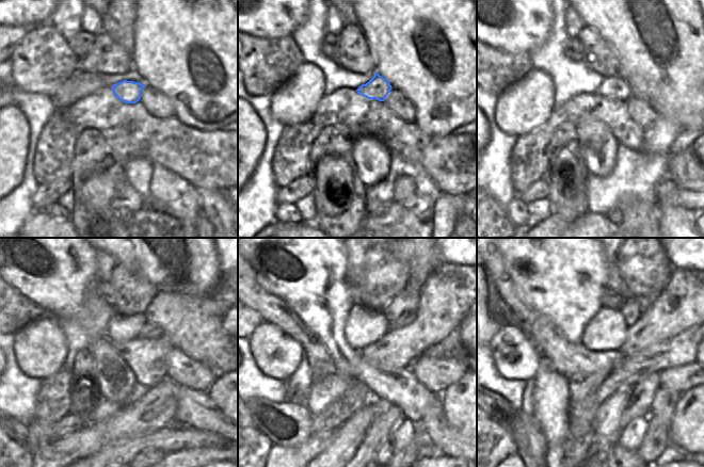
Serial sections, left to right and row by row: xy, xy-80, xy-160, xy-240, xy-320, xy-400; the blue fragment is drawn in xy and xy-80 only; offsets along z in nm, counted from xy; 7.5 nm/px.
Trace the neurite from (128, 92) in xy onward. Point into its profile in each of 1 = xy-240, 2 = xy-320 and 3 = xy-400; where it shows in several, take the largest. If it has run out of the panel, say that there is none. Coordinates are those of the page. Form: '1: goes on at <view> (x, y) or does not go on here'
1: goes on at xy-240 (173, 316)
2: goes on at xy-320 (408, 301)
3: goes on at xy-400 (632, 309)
━━━━━━━━━━━━━━━━
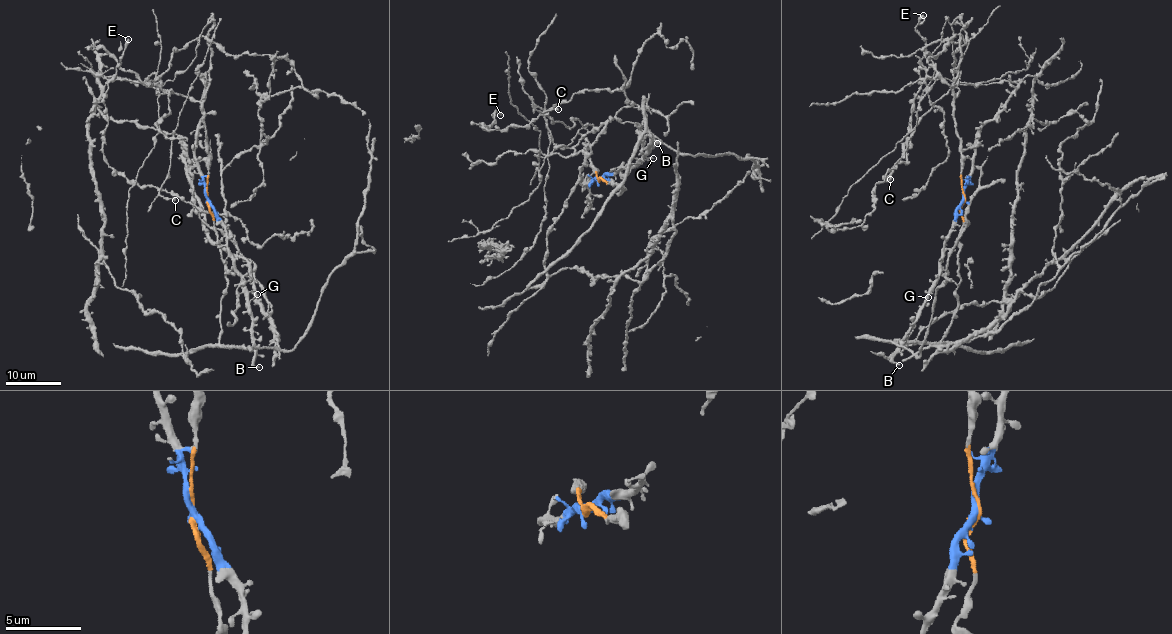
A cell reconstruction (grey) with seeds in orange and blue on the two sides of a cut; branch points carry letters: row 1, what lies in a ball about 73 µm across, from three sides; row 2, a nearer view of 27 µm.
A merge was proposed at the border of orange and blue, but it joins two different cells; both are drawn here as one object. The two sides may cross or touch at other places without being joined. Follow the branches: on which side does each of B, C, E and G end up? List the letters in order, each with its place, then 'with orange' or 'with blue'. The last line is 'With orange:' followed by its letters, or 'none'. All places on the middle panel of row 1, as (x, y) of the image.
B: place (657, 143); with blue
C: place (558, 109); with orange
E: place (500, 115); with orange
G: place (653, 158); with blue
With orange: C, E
━━━━━━━━━━━━━━━━
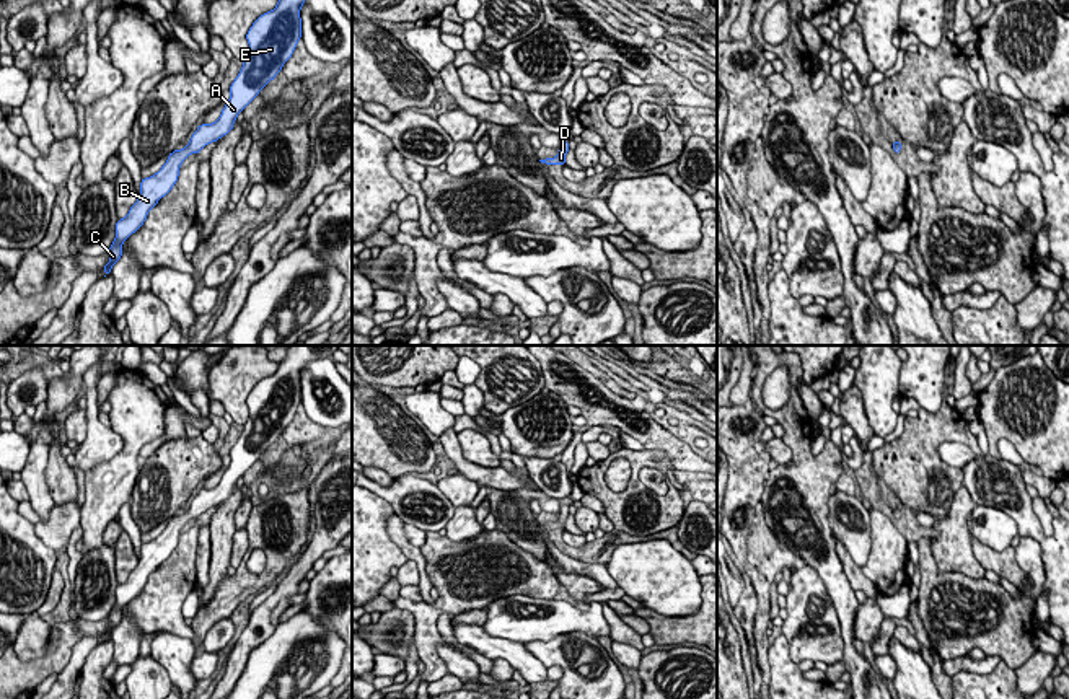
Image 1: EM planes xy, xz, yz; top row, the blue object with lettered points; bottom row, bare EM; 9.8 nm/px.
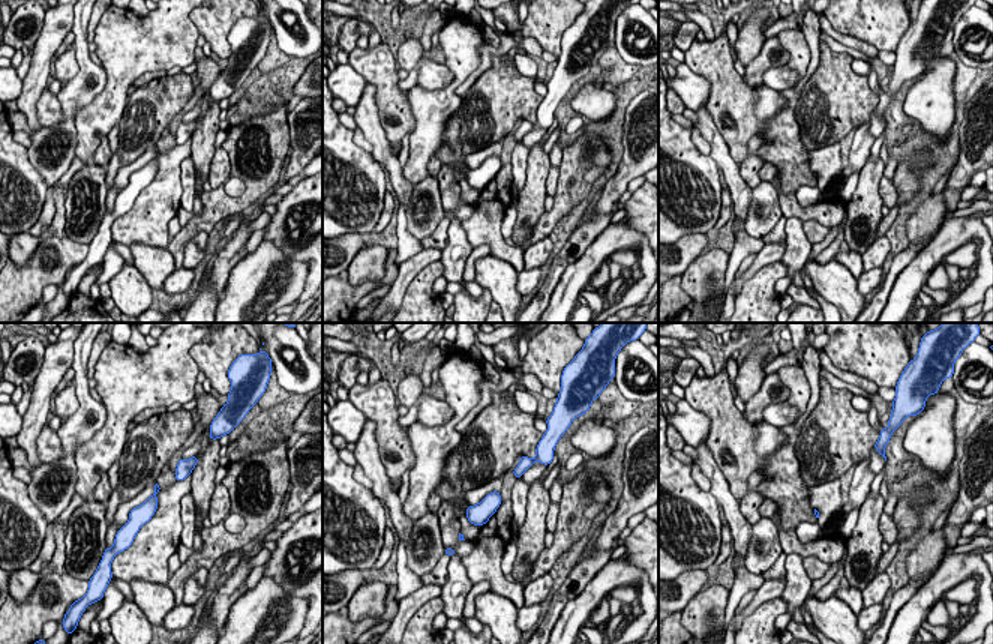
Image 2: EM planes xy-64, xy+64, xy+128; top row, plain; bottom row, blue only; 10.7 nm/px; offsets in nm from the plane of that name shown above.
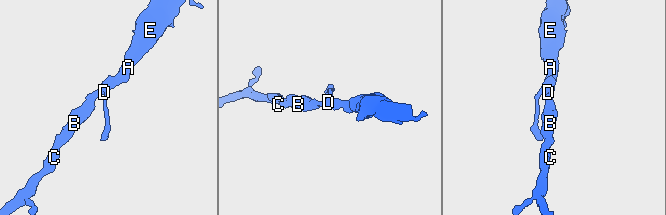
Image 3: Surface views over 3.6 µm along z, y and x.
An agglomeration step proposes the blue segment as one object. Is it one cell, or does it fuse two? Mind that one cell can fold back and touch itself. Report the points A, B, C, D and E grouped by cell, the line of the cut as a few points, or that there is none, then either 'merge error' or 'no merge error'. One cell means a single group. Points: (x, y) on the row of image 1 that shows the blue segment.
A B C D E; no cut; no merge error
━━━━━━━━━━━━━━━━
Activity
Go line by line through the data above and count those holding "along"; report the number alone.

Problem solution
2